The columns met in a wide stretch of wheat fields with the young grain just fresh and green. Horses went down in the impact, throwing their riders into the mass of hacking and shouting mounted men. Here and there the more practical had sheathed their sabers and were firing with their pistols, but it was a still a fight of steel on steel. Men would say this was the most savage cavalry fight of the war—men from Massachusetts, New York, New Jersey, and Pennsylvania and men from Virginia, Georgia, South Carolina, and Mississippi.
Both Stuart and Sheridan bided their time until the moment when they each would fulfill the primary role of the senior commander in battle, the commitment of the reserve. For Stuart it was Young’s Brigade of the 7th and 20th Georgia Cavalry and Cobb’s Legion (9th Georgia). In the 7th Georgia, the four Zipperer boys had come through the entire war unscathed. They had always taken care of each other. Their mother, unlike so many in Effingham County, had received no bad news. Each day she would walk to the post office and ask if she had mail. On the days that she didn’t, the kindly old postman with his droopy mustache would say, “Don’t worry, no news is good news.” Now that burden of taking care of his younger brothers, Jeremiah, Telbert, and Phemuel, was especially heavy on Lt. Christian Edward Zipperer; he could feel in his gut that everything rode on this fight.
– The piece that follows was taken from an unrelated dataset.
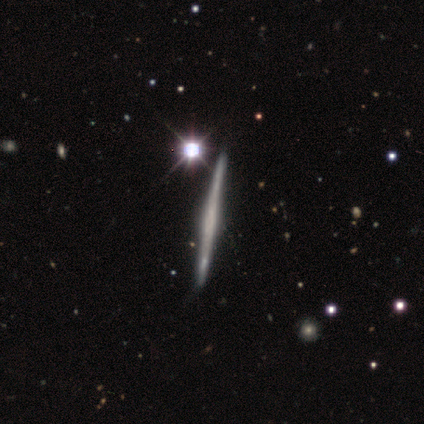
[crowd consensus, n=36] Morphology: type=featured or disk (83%); edge-on=yes (100%); edge-on bulge=none (57%); merging=none (74%).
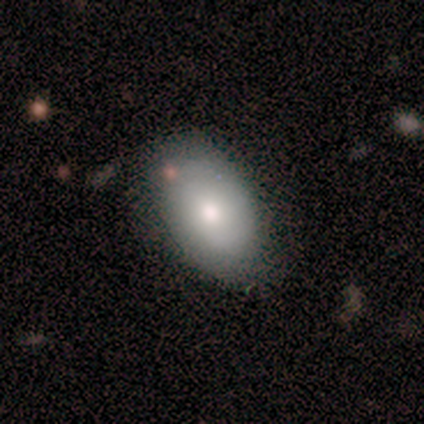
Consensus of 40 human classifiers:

Other men in the reserve had their burden as wells. Maj. Ashley Wilkes in Cobb’s Legion had one of a different sort. He had two women to go home to in Clayton County, and only one was his wife. But it was the sort of problem a man kept to himself. The men trusted him because he was a gentleman—fair, brave, and careful of their lives, though a bit wistful at times.
For Sheridan the reserve was Merritt’s brigade of regulars. Yet it was Sheridan who had the greater dilemma. Fitzhugh Lee’s scattering of Wilson’s 2nd Brigade put the Confederate division on Gregg’s flank whenever he finished chasing Wilson’s men. From the survivors of the attack, he thought Wilson’s entire division had been wrecked and was mystified that a commanding officer of such caliber as Wilson could let that happen. Sheridan realized he had one reserve and two contingencies. Merritt’s Reserve Brigade could not be in two places at once. To the rear they sat their horses nervously waiting for the call to action.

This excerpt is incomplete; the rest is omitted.